私自身も、前者の「堀越事件」判決の方を高く評価するのですが、ここでは、2つの判決が結論を分けた分岐点がどこにあったのかという点を冷静に検討しておく必要があると思います。両者とも、1974年の指導的な最高裁大法廷判決(猿仏事件)に従って、国家公務員法の罰則規定じたいは「合憲」であるとする前提に立ちつつも、前者が時代的な社会状況と国民意識の変化に沿った柔軟な解釈の余地を認めようとしたのに対して、後者は30年以上も前の政治活動禁止の趣旨を現在でもなおそのまま維持する必要があるとして全面・一律的な適用に固執しようとするのです。

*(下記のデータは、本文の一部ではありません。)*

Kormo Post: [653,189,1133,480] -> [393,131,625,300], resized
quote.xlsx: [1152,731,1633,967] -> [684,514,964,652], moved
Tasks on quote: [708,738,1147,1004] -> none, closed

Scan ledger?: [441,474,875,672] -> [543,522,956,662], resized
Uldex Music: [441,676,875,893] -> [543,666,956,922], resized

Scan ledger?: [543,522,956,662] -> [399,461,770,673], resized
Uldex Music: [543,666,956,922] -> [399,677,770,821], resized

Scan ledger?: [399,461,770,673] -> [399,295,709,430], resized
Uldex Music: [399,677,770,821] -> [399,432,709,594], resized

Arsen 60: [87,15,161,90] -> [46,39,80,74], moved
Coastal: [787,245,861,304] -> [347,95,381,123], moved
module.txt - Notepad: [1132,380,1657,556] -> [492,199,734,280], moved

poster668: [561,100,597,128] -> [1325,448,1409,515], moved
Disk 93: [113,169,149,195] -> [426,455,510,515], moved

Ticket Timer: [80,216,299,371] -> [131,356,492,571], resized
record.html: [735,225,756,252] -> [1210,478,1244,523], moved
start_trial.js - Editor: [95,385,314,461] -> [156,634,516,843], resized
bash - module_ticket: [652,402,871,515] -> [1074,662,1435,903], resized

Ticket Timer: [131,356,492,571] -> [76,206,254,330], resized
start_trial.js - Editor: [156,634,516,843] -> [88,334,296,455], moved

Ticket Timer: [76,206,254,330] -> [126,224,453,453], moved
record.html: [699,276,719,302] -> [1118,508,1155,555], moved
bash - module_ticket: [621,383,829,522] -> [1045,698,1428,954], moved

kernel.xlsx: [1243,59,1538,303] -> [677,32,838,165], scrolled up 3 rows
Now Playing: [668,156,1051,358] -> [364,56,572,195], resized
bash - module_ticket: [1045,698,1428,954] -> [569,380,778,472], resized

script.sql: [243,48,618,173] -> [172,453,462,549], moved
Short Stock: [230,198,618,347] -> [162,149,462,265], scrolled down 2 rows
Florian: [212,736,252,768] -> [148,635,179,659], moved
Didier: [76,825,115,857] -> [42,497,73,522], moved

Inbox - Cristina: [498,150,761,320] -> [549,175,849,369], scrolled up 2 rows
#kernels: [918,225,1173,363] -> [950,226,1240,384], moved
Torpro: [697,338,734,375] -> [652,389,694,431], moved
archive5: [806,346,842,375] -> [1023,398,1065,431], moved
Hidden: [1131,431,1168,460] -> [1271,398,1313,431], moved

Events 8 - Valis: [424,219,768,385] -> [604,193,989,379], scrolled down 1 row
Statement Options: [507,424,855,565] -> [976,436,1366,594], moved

問題は、2つあります。一つは、処罰するに値するような「弊害」があるのかという点で、「宇治橋事件」判決は、これを広く解し、公務員が政治活動をすれば、それがどんな状況であろうと「公務の中立性に対する国民の信頼」が害されると決め付けてしまうのです。
もう一つは、公務員にも国民の一人として「表現の自由」があるのではないかという点で、「宇治橋事件」判決はこの点に全く触れていないところに問題があります。
両事件とも現在上告中ですので、かつての猿払事件判決の見直しをも含む最高裁判所の「先見の明のある」判断に期待したいものです。